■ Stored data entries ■
────────────────
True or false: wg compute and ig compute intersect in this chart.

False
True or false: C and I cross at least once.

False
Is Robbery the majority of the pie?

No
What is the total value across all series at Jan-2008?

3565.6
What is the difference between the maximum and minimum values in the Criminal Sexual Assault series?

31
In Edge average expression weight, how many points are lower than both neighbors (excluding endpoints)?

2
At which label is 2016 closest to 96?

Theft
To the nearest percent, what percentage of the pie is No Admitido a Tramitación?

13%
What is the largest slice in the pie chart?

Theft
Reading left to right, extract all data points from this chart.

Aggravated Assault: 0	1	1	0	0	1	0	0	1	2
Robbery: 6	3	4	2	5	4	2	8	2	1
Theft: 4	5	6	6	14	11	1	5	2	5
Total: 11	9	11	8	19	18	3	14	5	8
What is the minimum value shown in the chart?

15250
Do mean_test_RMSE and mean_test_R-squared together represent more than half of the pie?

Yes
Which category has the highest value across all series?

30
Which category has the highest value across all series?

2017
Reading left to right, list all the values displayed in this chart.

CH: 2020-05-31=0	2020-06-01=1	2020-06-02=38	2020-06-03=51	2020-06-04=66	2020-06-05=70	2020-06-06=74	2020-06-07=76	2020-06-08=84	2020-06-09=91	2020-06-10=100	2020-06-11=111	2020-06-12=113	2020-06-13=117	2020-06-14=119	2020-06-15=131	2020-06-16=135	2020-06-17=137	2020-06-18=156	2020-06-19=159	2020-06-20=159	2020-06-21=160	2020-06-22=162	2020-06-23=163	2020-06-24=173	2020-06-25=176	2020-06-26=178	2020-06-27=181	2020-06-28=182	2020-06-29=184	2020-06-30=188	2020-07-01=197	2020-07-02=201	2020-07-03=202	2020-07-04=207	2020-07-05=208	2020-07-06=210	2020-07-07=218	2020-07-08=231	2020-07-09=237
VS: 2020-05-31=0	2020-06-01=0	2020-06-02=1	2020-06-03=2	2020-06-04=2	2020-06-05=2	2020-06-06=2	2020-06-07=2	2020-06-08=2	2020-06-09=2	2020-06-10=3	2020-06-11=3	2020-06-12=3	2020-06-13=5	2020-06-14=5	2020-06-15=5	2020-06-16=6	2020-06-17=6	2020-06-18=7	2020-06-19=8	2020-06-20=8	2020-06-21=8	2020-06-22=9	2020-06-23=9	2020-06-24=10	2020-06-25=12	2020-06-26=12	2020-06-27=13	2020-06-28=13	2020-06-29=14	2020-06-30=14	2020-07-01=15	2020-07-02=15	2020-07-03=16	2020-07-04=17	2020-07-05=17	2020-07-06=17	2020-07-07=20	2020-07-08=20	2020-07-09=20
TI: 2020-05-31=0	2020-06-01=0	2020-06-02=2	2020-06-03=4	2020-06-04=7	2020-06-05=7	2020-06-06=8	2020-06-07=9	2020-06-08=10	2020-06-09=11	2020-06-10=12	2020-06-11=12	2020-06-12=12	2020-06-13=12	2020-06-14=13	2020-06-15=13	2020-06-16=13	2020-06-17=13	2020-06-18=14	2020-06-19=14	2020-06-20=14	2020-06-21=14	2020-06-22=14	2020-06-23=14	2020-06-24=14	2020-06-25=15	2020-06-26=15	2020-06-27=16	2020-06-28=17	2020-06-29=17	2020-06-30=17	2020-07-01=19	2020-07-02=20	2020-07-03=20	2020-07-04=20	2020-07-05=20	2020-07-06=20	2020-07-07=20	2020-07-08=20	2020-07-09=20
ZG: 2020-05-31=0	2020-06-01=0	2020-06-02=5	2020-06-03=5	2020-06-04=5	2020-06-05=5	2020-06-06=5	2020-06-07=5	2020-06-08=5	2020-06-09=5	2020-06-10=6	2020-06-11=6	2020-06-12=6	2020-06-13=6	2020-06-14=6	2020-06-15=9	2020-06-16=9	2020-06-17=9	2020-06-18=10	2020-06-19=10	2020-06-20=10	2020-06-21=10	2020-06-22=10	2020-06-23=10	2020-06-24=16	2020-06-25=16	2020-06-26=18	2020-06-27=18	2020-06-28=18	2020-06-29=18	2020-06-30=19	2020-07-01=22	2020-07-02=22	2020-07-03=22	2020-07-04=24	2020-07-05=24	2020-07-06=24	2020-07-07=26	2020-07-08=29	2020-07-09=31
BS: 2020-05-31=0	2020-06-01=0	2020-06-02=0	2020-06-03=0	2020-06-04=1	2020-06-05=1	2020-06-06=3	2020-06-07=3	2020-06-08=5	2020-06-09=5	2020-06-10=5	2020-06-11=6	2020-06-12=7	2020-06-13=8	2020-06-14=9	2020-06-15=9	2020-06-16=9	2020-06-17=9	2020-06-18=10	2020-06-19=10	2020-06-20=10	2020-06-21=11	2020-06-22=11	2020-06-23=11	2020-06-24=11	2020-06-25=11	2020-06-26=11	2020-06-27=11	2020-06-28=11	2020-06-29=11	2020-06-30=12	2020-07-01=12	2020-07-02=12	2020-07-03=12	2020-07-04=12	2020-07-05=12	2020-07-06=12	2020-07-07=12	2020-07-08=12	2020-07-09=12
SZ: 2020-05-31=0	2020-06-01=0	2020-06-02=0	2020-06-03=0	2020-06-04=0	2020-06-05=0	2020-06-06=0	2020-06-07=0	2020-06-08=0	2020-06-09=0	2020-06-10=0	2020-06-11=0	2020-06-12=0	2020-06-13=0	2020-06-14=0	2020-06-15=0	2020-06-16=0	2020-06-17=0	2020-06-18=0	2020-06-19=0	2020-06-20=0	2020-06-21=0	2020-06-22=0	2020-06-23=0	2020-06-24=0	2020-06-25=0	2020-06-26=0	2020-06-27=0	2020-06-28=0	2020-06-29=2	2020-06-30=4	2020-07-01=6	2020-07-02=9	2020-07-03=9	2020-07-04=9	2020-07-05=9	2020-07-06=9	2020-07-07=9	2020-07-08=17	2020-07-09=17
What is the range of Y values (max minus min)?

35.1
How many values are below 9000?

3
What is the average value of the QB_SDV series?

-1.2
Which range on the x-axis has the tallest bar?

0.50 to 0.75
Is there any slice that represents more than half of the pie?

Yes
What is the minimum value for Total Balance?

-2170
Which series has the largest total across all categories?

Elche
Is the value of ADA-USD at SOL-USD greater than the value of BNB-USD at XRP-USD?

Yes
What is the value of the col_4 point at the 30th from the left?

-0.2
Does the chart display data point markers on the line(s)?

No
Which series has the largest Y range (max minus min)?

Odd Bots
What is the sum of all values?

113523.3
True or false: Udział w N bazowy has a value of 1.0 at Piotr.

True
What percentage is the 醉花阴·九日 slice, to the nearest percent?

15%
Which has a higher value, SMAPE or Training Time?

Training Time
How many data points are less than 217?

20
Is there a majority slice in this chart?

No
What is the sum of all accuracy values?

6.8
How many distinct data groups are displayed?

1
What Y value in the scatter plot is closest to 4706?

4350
────────────────
■ Problem details ■
Pull out every line in the entries above that contains the word "closest".

■ Answer to the exercise ■
At which label is 2016 closest to 96?
What Y value in the scatter plot is closest to 4706?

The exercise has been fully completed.